## INSTRUCTION 1
In the forum thread below about mounting /usr, what does the recovery tape include when make_recovery -A is used?

+++ TEXT FOR ANALYSIS +++

Just a quick question

must /usr reside on /dev/vg00 or can I mount a logical volume on /dev/vg01 as /usr ??

He's a real UNIX Man, sitting in his UNIX LAN making all his UNIX plans for nobody ...
6 REPLIES 6
JACQUET
Frequent Advisor

Re: must /usr reside on vg00

Hello,

I guess you can put /usr to another VG than vg00, for sure in Single User Mode. Concerning the multi-user mode, i know that the system is doing a vgchange from all VG before starting rc scripts, but it has to be tested according to me, to be sure than no troubles will happen
regards

PJA.
PJA
Alex_17
Frequent Advisor
Solution

Re: must /usr reside on vg00

Hi rainer,

/usr must not reside on vg00. You can mount it on any non-root volume group.
For example, when you use make_recovery -A, the recovery tape will include data from root volume group plus data from any non-root volume group containing /usr. You can find this in Ignite manual or man make_recovery.

+++

## INSTRUCTION 2
Return each line of the entries below that contains the word "Blackjack".

+++ SUPPLIED DATA +++

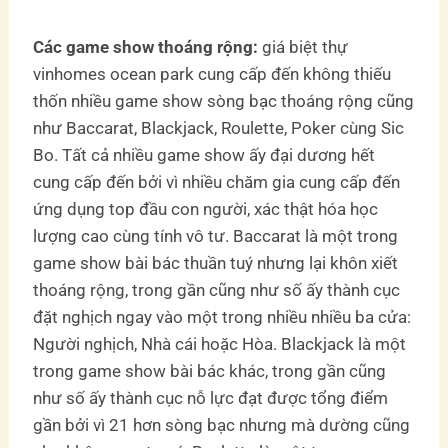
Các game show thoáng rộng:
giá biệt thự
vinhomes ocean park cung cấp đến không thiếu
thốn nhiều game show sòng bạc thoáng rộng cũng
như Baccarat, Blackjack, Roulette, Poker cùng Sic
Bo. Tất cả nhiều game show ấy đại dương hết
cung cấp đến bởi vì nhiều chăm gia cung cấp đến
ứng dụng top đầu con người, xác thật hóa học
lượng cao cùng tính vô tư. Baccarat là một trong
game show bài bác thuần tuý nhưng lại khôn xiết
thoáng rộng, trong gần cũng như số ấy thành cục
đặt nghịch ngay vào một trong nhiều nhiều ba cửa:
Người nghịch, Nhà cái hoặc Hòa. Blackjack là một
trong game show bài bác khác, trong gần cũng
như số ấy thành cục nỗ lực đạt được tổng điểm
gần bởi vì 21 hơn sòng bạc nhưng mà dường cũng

+++
+++ SUPPLIED DATA +++

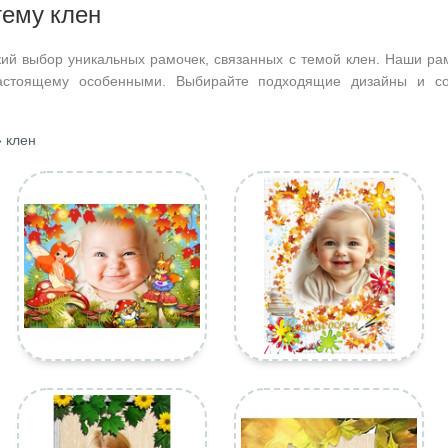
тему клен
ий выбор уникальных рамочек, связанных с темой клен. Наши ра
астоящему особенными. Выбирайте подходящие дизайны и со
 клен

+++

## ANSWER AREA 1
It includes data from the root volume group plus data from any non-root volume group containing /usr.

## ANSWER AREA 2
như Baccarat, Blackjack, Roulette, Poker cùng Sic
Người nghịch, Nhà cái hoặc Hòa. Blackjack là một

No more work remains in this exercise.